Exercise material Start Marker

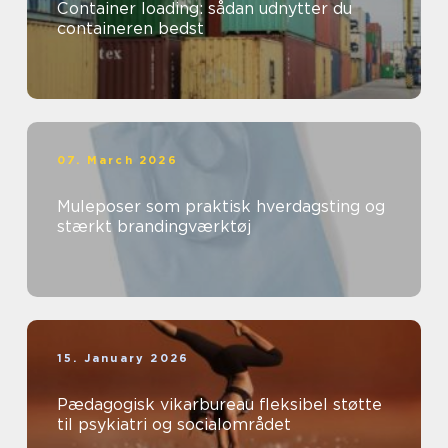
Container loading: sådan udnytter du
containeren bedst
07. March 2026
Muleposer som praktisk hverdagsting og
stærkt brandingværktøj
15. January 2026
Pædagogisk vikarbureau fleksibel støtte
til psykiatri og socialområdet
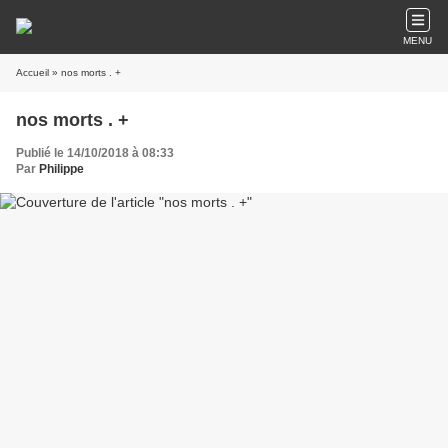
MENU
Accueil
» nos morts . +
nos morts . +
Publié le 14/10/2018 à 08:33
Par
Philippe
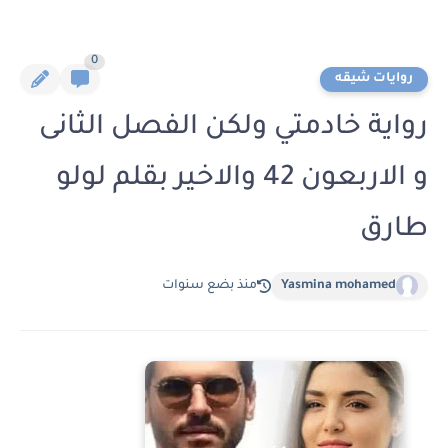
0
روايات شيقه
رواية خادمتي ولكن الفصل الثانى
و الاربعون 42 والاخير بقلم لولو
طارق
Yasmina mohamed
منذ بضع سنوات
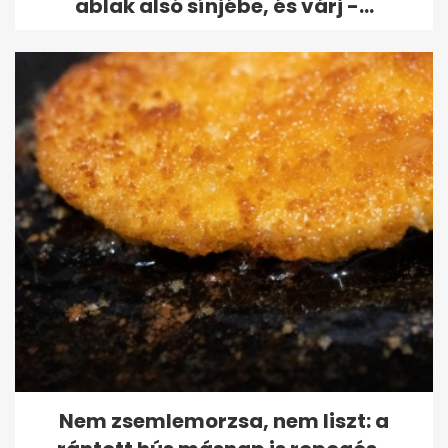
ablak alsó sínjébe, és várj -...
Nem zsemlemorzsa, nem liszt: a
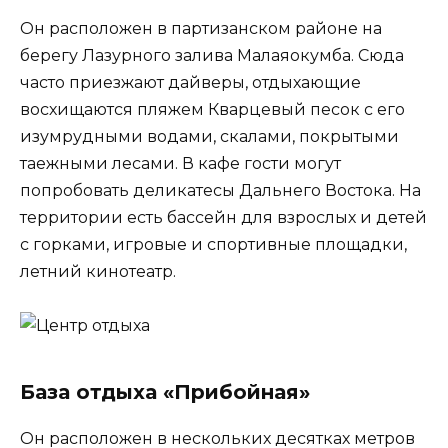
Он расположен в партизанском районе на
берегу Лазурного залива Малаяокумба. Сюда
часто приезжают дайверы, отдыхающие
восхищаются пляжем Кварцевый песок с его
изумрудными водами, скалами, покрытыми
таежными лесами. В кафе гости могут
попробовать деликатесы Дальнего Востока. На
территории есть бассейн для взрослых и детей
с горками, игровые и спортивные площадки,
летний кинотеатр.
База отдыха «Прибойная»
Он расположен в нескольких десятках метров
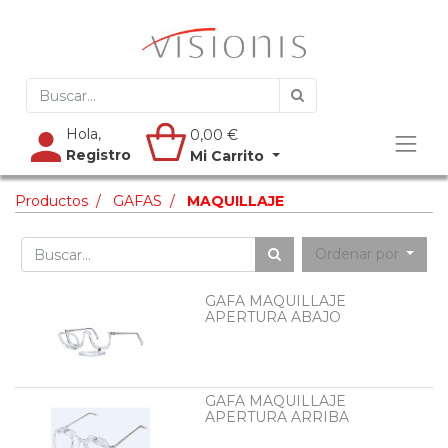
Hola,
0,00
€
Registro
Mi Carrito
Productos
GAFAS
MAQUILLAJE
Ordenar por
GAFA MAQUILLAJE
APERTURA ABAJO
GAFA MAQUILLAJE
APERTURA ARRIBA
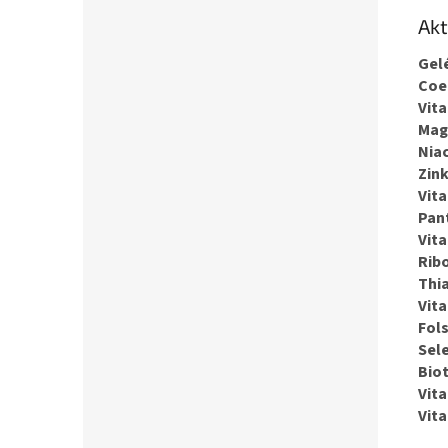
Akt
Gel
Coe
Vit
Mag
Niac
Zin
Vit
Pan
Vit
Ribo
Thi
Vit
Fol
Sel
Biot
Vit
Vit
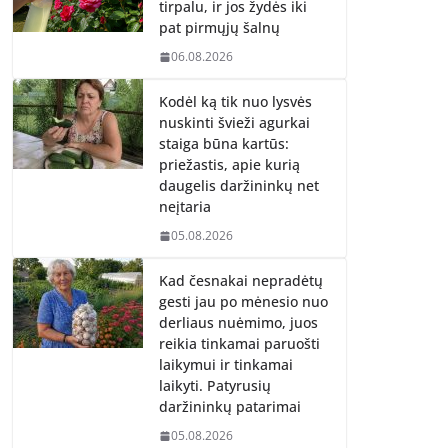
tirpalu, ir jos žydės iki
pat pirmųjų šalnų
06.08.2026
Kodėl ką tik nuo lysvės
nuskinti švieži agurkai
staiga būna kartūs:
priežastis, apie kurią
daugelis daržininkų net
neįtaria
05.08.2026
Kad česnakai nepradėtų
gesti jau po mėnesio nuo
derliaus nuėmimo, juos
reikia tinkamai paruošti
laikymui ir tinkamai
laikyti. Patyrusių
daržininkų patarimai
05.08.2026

Exercise material End Marker

## What the task requires:
Search the entries for the string "расположен" and copy each line where it occurs.

## Solved exercise:
Он расположен в партизанском районе на
Он расположен в нескольких десятках метров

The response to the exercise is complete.